On a related note, Larry Keene addressed the issue on Bill Bennett's program this morning. As the trade association for manufacturers and retailers, he is looking at Manchin-Toomey from that perspective and sees a lot to not like in it.



Finally, the editors of National Review had this to say about the "compromise" amendment:
The provision would create new hurdles for law-abiding gun owners, requiring two private parties to seek out — and pay — a federally licensed intermediary before they could carry out a simple transaction. Worse, the vagueness of the legislative language would make it difficult for private sellers to determine if a given sale requires a check. The new regime would make even the most innocently intentioned of firearms transfers significantly more risky for the average American.
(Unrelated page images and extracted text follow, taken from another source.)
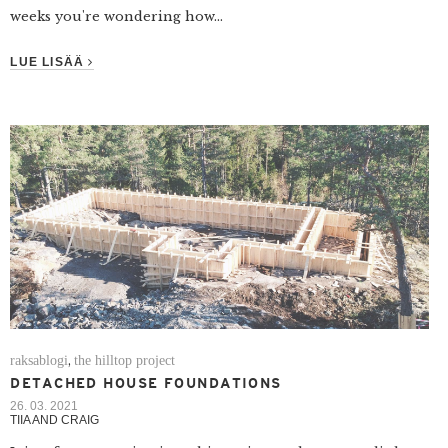
weeks you're wondering how...
LUE LISÄÄ
raksablogi
the hilltop project
,
DETACHED HOUSE FOUNDATIONS
26. 03. 2021
TIIA AND CRAIG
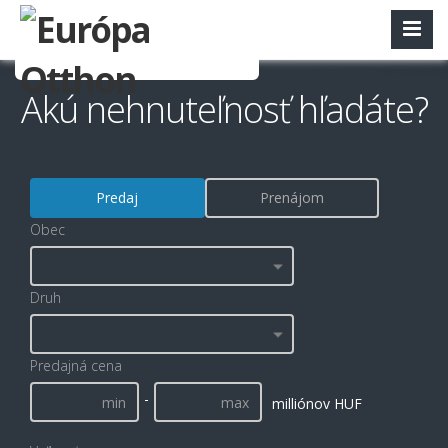
Akú nehnuteľnosť hľadáte?
Predaj
Prenájom
Obec
Druh
Predajná cena
-
milliónov HUF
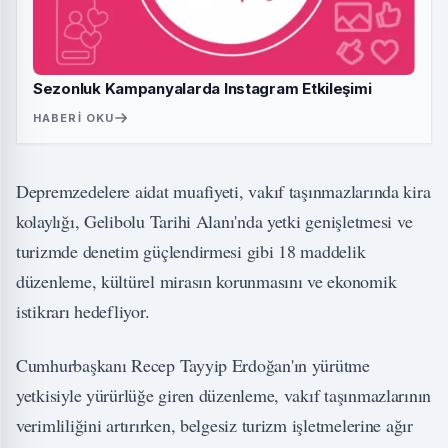
Sezonluk Kampanyalarda Instagram Etkileşimi
HABERI OKU
Depremzedelere aidat muafiyeti, vakıf taşınmazlarında kira
kolaylığı, Gelibolu Tarihi Alanı'nda yetki genişletmesi ve
turizmde denetim güçlendirmesi gibi 18 maddelik
düzenleme, kültürel mirasın korunmasını ve ekonomik
istikrarı hedefliyor.
Cumhurbaşkanı Recep Tayyip Erdoğan'ın yürütme
yetkisiyle yürürlüğe giren düzenleme, vakıf taşınmazlarının
verimliliğini artırırken, belgesiz turizm işletmelerine ağır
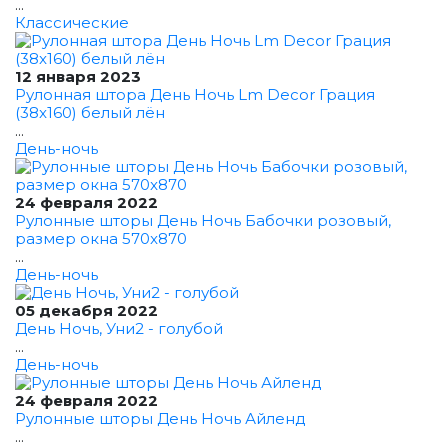
...
Классические
12 января 2023
Рулонная штора День Ночь Lm Decor Грация
(38x160) белый лён
...
День-ночь
24 февраля 2022
Рулонные шторы День Ночь Бабочки розовый,
размер окна 570x870
...
День-ночь
05 декабря 2022
День Ночь, Уни2 - голубой
...
День-ночь
24 февраля 2022
Рулонные шторы День Ночь Айленд
...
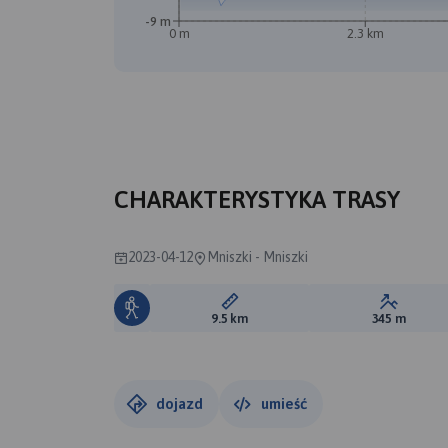
-9 m
0 m
2.3 km
CHARAKTERYSTYKA TRASY
2023-04-12
Mniszki - Mniszki
Długość trasy:
Suma prz
9.5 km
345 m
dojazd
umieść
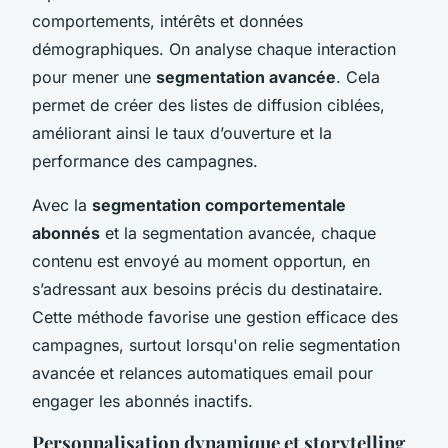
comportements, intérêts et données
démographiques. On analyse chaque interaction
pour mener une
segmentation avancée
. Cela
permet de créer des listes de diffusion ciblées,
améliorant ainsi le taux d’ouverture et la
performance des campagnes.
Avec la
segmentation comportementale
abonnés
et la segmentation avancée, chaque
contenu est envoyé au moment opportun, en
s’adressant aux besoins précis du destinataire.
Cette méthode favorise une gestion efficace des
campagnes, surtout lorsqu'on relie segmentation
avancée et relances automatiques email pour
engager les abonnés inactifs.
Personnalisation dynamique et storytelling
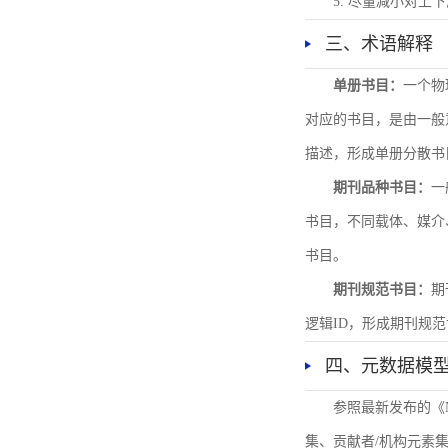
5. 尽量减小对
三、术语解释
单册书目：
一个物
对应的书目，是由一般
描述，形成单册分散书
期刊品种书目：
一
书目，不同载体、媒介
书目。
期刊规范书目：
期
逻辑ID，形成期刊规
四、元数据模
参照最新发布的《
集、贡献者/机构元素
In addition to being difficult to comply with, the provision is likely to prove difficult to enforce. Because it would exclude a broad class of transfers, unscrupulous sellers would quickly establish methods of advertising their wares that hid in the lacunae of the legislative language, and adequate enforcement of the law would require police and prosecutors to devote considerable resources to the parsing of close cases and the ferreting out of intent. This mess would likely lead to the reappraisal of today’s legitimate and noncontroversial exclusions as tomorrow’s unacceptable loopholes. Indeed, the very same “gun-show loophole” Toomey/Manchin attempts to close was once a perfectly respectable member of the class of private sales the bill makes a show of protecting.
VSSA stands firm in opposition to Manchin/Toomey/Schumer.